The temple enshrines four large gold painted images of the Buddha, each contained within a separate room, barely large enough to accommodate the images. The front of the temple consists of three rooms, each containing a seated image. The central image measuring 46 feet high is in the “Calling the Earth to witness” posture. It is flanked by two smaller images each 33 feet high. The back of the building consists of a single room, that contains a 90 feet long reclining Buddha image wearing a serene facial expression. To this day, the Manuha temple is an active place of worship for Burmese Buddhists.

Statue in the temple

Structure

The Manuha temple is a rectangular, whitewashed building. The top storey which is much smaller than the lower one is topped with a large multi tiered hti, a spire shaped like a ceremonial umbrella. The edges of both first and second storey are adorned with several smaller hti’s.

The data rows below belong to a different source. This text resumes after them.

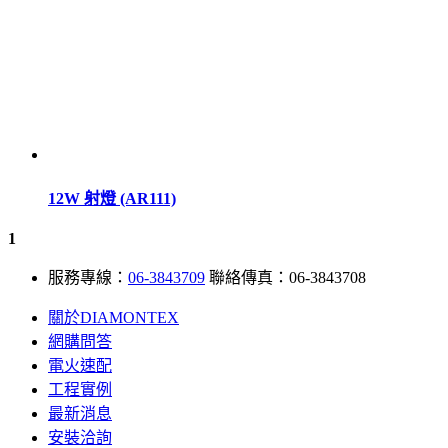
12W 射燈 (AR111)
1
服務專線：
06-3843709
聯絡傳真：06-3843708
關於DIAMONTEX
網購問答
電火速配
工程實例
最新消息
安裝洽詢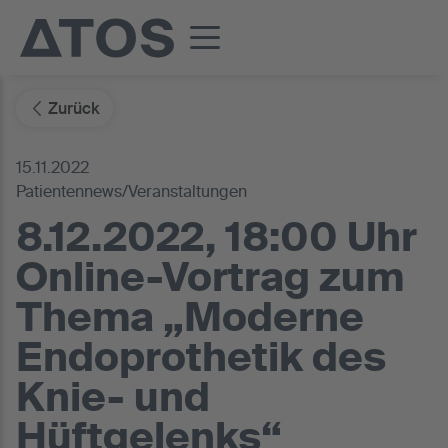
Zurück
15.11.2022
Patientennews/Veranstaltungen
8.12.2022, 18:00 Uhr
Online-Vortrag zum
Thema „Moderne
Endoprothetik des
Knie- und
Hüftgelenks“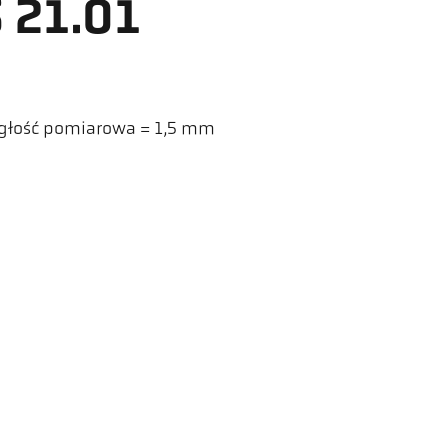
 21.01
głość pomiarowa = 1,5 mm
ler HCW GmbH
Linki
ometer Systems
Legal Notice
l-Keller-Straße 2-10
Privacy
79 Ibbenbüren,
GTC
rmany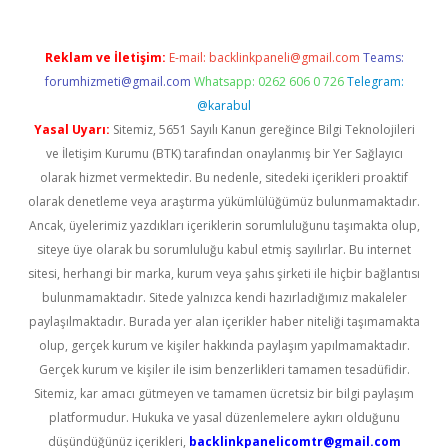
Reklam ve İletişim:
E-mail:
backlinkpaneli@gmail.com
Teams:
forumhizmeti@gmail.com
Whatsapp: 0262 606 0 726
Telegram:
@karabul
Yasal Uyarı:
Sitemiz, 5651 Sayılı Kanun gereğince Bilgi Teknolojileri
ve İletişim Kurumu (BTK) tarafından onaylanmış bir Yer Sağlayıcı
olarak hizmet vermektedir. Bu nedenle, sitedeki içerikleri proaktif
olarak denetleme veya araştırma yükümlülüğümüz bulunmamaktadır.
Ancak, üyelerimiz yazdıkları içeriklerin sorumluluğunu taşımakta olup,
siteye üye olarak bu sorumluluğu kabul etmiş sayılırlar. Bu internet
sitesi, herhangi bir marka, kurum veya şahıs şirketi ile hiçbir bağlantısı
bulunmamaktadır. Sitede yalnızca kendi hazırladığımız makaleler
paylaşılmaktadır. Burada yer alan içerikler haber niteliği taşımamakta
olup, gerçek kurum ve kişiler hakkında paylaşım yapılmamaktadır.
Gerçek kurum ve kişiler ile isim benzerlikleri tamamen tesadüfidir.
Sitemiz, kar amacı gütmeyen ve tamamen ücretsiz bir bilgi paylaşım
platformudur. Hukuka ve yasal düzenlemelere aykırı olduğunu
düşündüğünüz içerikleri,
backlinkpanelicomtr@gmail.com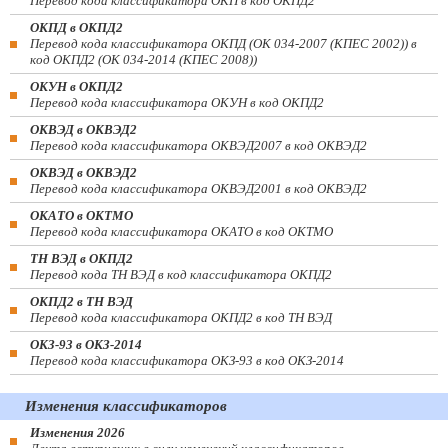
Перевод кода классификатора ОКП в код ОКПД2
ОКПД в ОКПД2
Перевод кода классификатора ОКПД (ОК 034-2007 (КПЕС 2002)) в
код ОКПД2 (ОК 034-2014 (КПЕС 2008))
ОКУН в ОКПД2
Перевод кода классификатора ОКУН в код ОКПД2
ОКВЭД в ОКВЭД2
Перевод кода классификатора ОКВЭД2007 в код ОКВЭД2
ОКВЭД в ОКВЭД2
Перевод кода классификатора ОКВЭД2001 в код ОКВЭД2
ОКАТО в ОКТМО
Перевод кода классификатора ОКАТО в код ОКТМО
ТН ВЭД в ОКПД2
Перевод кода ТН ВЭД в код классификатора ОКПД2
ОКПД2 в ТН ВЭД
Перевод кода классификатора ОКПД2 в код ТН ВЭД
ОКЗ-93 в ОКЗ-2014
Перевод кода классификатора ОКЗ-93 в код ОКЗ-2014
Изменения классификаторов
Изменения 2026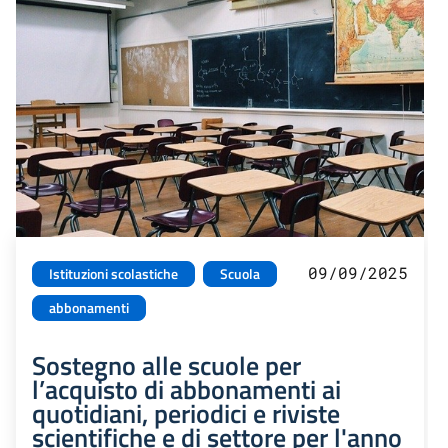
09/09/2025
Istituzioni scolastiche
Scuola
abbonamenti
Sostegno alle scuole per
l’acquisto di abbonamenti ai
quotidiani, periodici e riviste
scientifiche e di settore per l'anno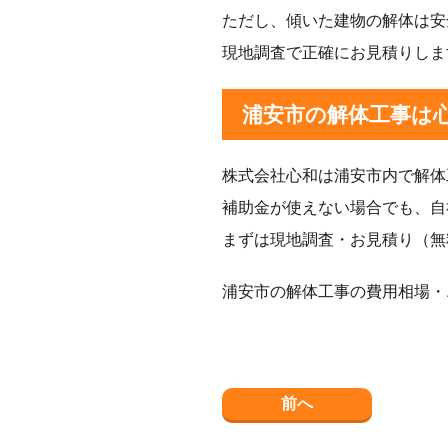
ただし、傾いた建物の解体は安
現地調査で正確にお見積りしま
浦安市の解体工事は
株式会社心和は浦安市内で解体
補助金が使えない場合でも、自
まずは現地調査・お見積り（無
浦安市の解体工事の費用相場・
前へ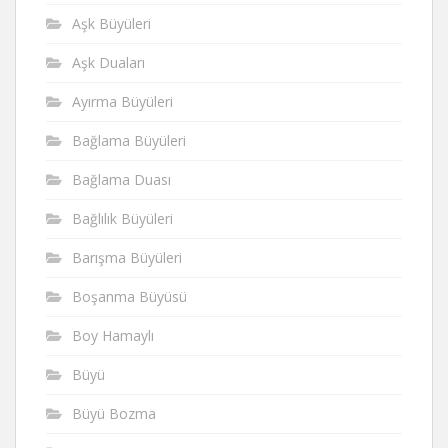
Aşk Büyüleri
Aşk Duaları
Ayırma Büyüleri
Bağlama Büyüleri
Bağlama Duası
Bağlılık Büyüleri
Barışma Büyüleri
Boşanma Büyüsü
Boy Hamaylı
Büyü
Büyü Bozma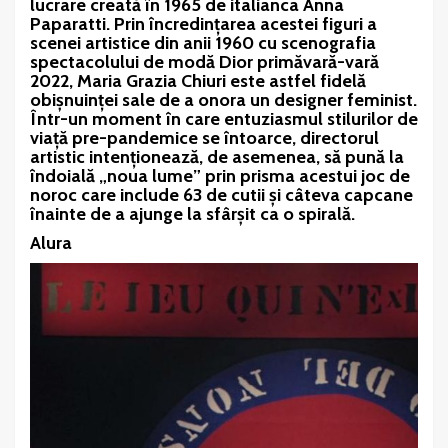
lucrare creată în 1965 de italianca Anna
Paparatti. Prin încredințarea acestei figuri a
scenei artistice din anii 1960 cu scenografia
spectacolului de modă Dior primăvară-vară
2022, Maria Grazia Chiuri este astfel fidelă
obișnuinței sale de a onora un designer feminist.
Î
ntr-un moment în care entuziasmul stilurilor de
viață pre-pandemice se întoarce, directorul
artistic intenționează, de asemenea, să pună la
îndoială „noua lume” prin prisma acestui joc de
noroc care include 63 de cutii și câteva capcane
înainte de a ajunge la sfârșit ca o spirală.
Alura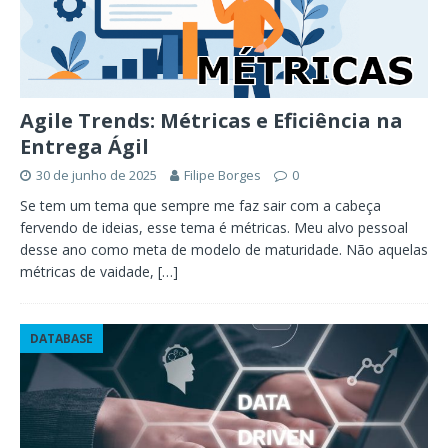
Agile Trends: Métricas e Eficiência na
Entrega Ágil
30 de junho de 2025
Filipe Borges
0
Se tem um tema que sempre me faz sair com a cabeça
fervendo de ideias, esse tema é métricas. Meu alvo pessoal
desse ano como meta de modelo de maturidade. Não aquelas
métricas de vaidade,
[…]
DATABASE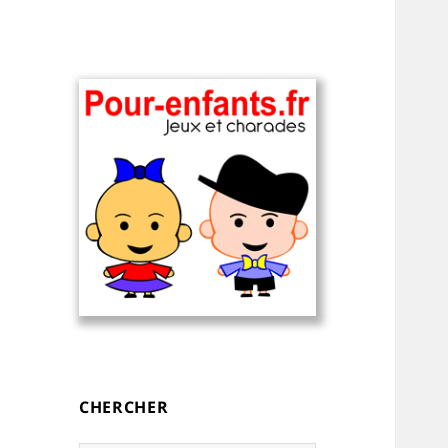
Charades, devinettes et jeux de
Charades, mots
mots pour enfants — à
cachés, jeux,
imprimer
devinettes, pour
CHERCHER
enfants.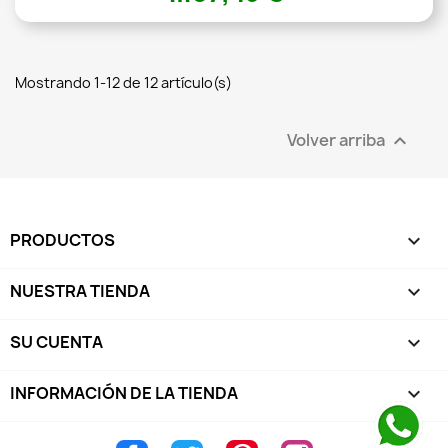
Mostrando 1-12 de 12 artículo(s)
Volver arriba

PRODUCTOS

NUESTRA TIENDA

SU CUENTA

INFORMACIÓN DE LA TIENDA
keyboard_arrow_down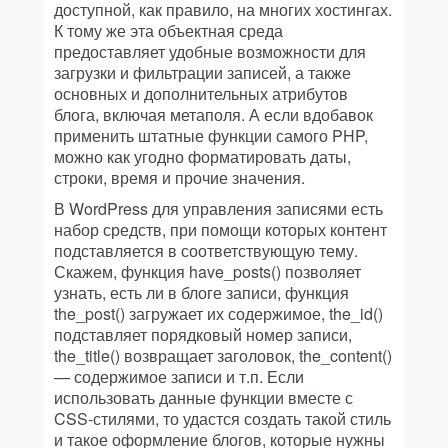
доступной, как правило, на многих хостингах.
К тому же эта объектная среда
предоставляет удобные возможности для
загрузки и фильтрации записей, а также
основных и дополнительных атрибутов
блога, включая метаполя. А если вдобавок
применить штатные функции самого PHP,
можно как угодно форматировать даты,
строки, время и прочие значения.
В WordPress для управления записями есть
набор средств, при помощи которых контент
подставляется в соответствующую тему.
Скажем, функция have_posts() позволяет
узнать, есть ли в блоге записи, функция
the_post() загружает их содержимое, the_id()
подставляет порядковый номер записи,
the_title() возвращает заголовок, the_content()
— содержимое записи и т.п. Если
использовать данные функции вместе с
CSS-стилями, то удастся создать такой стиль
и такое оформление блогов, которые нужны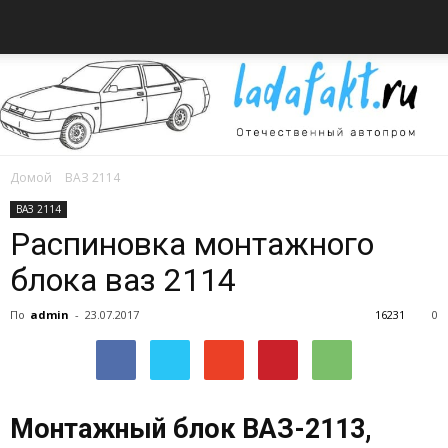
Домой
ВАЗ 2114
Всё
ВАЗ 2114
Распиновка монтажного
блока ваз 2114
об
По
admin
-
23.07.2017
16231
0
автомобилях
Монтажный блок ВАЗ-2113,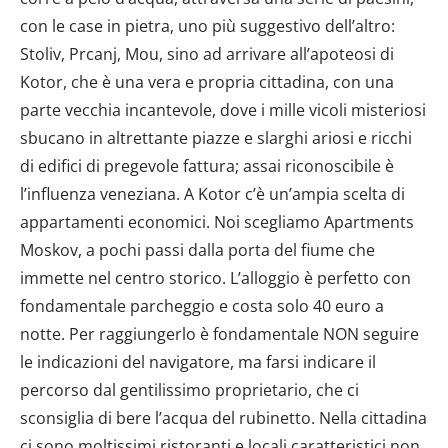
con le case in pietra, uno più suggestivo dell’altro:
Stoliv, Prcanj, Mou, sino ad arrivare all’apoteosi di
Kotor, che è una vera e propria cittadina, con una
parte vecchia incantevole, dove i mille vicoli misteriosi
sbucano in altrettante piazze e slarghi ariosi e ricchi
di edifici di pregevole fattura; assai riconoscibile è
l’influenza veneziana. A Kotor c’è un’ampia scelta di
appartamenti economici. Noi scegliamo Apartments
Moskov, a pochi passi dalla porta del fiume che
immette nel centro storico. L’alloggio è perfetto con
fondamentale parcheggio e costa solo 40 euro a
notte. Per raggiungerlo è fondamentale NON seguire
le indicazioni del navigatore, ma farsi indicare il
percorso dal gentilissimo proprietario, che ci
sconsiglia di bere l’acqua del rubinetto. Nella cittadina
ci sono moltissimi ristoranti e locali caratteristici non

The building is oriented towards the East. At the center is a portico with the main entrance protruding out of the structure leading to the room that contains the largest sitting Buddha image. Two smaller entrances on either side of the portico lead to the rooms enshrining the smaller images. A number of narrow steps and a narrow door lead towards the room of the reclining Buddha in the back of the structure. Near the back is a stairway to the top of the temple; a window allows a view of one of the huge seated images from above. During the 1975 earthquake part of the roof collapsed damaging the central image, which has been restored since.

Manuha temple is one of the oldest temples of Bagan

Other structure on the grounds

A recent Burmese style building next to the temple contains statues of King Manuha and his Queen as well as an enormous alms bowl with a ladder in front of it. On a pole next to the temple rests a legendary Hamsa bird.

A section of a hall contains very colorful images of three of Burma’s most venerated Nats, Mai Wunna and her two sons, who live on Mount Popa, about 50 kilometers from Bagan. The Nats are ancient spirits that have been worshipped in Burma even before the arrival of Buddhism. Near the temple is a small chedi topped with a hti.